:: TASK OBJECTIVE ::
Please continue the news article below about the House vote to repeal the Affordable Care Act, starting right after its last sentence.

Healthcare read more

Goodbye, Obamacare

House Republicans vote to repeal the Affordable Care Act without a plan to replace it

The dismantling of Obamacare has officially begun

Republicans moved a step closer to dismantling the Affordable Care Act, or Obamacare, after the House of Representatives voted to repeal the law without a replacement one day after the Senate did the same.

Acting under pressure from President-elect Donald Trump and Speaker of the House Paul Ryan, the House on Friday passed a budget resolution to defund the healthcare legislation by  a near-party vote of 227 Republicans to 198 Democrats. On Thursday, the Senate voted to do the same by a razor-thin margin of 51 to 48 votes.

But if you’re one of the approximately 20 millions of Americans who rely on the Affordable Care Act, you haven’t quite lost your health insurance — yet. The House and Senate votes are the beginning of a long process of dismantling the law and sets the stage for lawmakers to draft full repeal legislation by Jan. 27.

:: GIVEN DATA ::
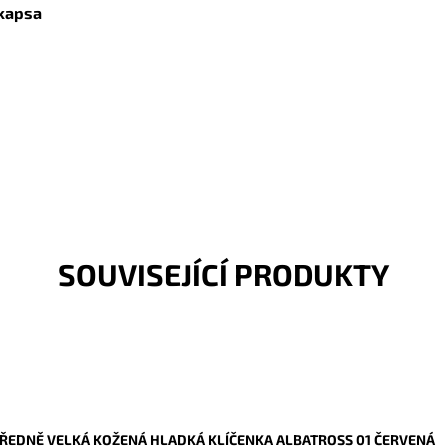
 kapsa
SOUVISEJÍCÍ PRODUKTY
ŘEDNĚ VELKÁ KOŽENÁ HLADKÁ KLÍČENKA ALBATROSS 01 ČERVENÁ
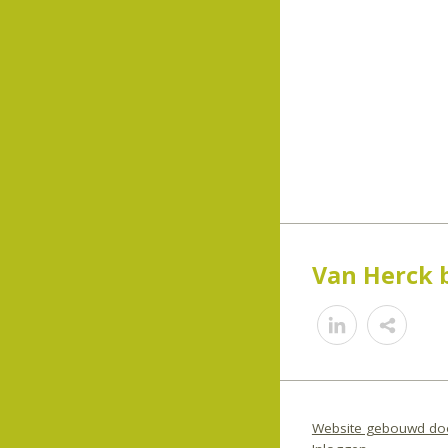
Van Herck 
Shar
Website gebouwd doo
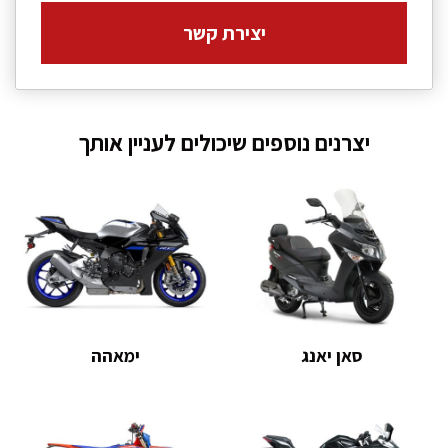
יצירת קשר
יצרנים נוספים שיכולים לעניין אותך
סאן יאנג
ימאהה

:: REPLY ::
Trump and the Republican leadership have promised to replace Obamacare with something “better” but have yet to give any details of just what that alternative will look like. Details of when the repeal will go into effect, who it will impact, and how much of the law will actually be scrapped are all still unknown.

“This is a critical first step toward delivering relief to Americans struggling under this law,” Speaker Ryan said on the House floor. He added that there would a replacement drafted “in the next couple of weeks” and ensured there would be “a stable transition period” but did not go into specifics. Ryan said at a press conference Thursday, “We’re not holding hard deadlines, only because we want to get it right.” 

Republicans’ decision to rush toward repealing the law without having any firm idea of what comes next has caused an outpouring of criticism from Democrats and even some concerns from fellow Republicans.

“I don’t want to vote for this and say it’s the first step (toward repeal), and find out that there are some long-term budget consequences,” said Republican Rep. Mark Amodei, according to Reuters. Some conservative Republicans were still undecided as of Thursday.

“I still have reservations, I’ll put it that way,” Republican Rep. Charlie Dent told the Washington Post.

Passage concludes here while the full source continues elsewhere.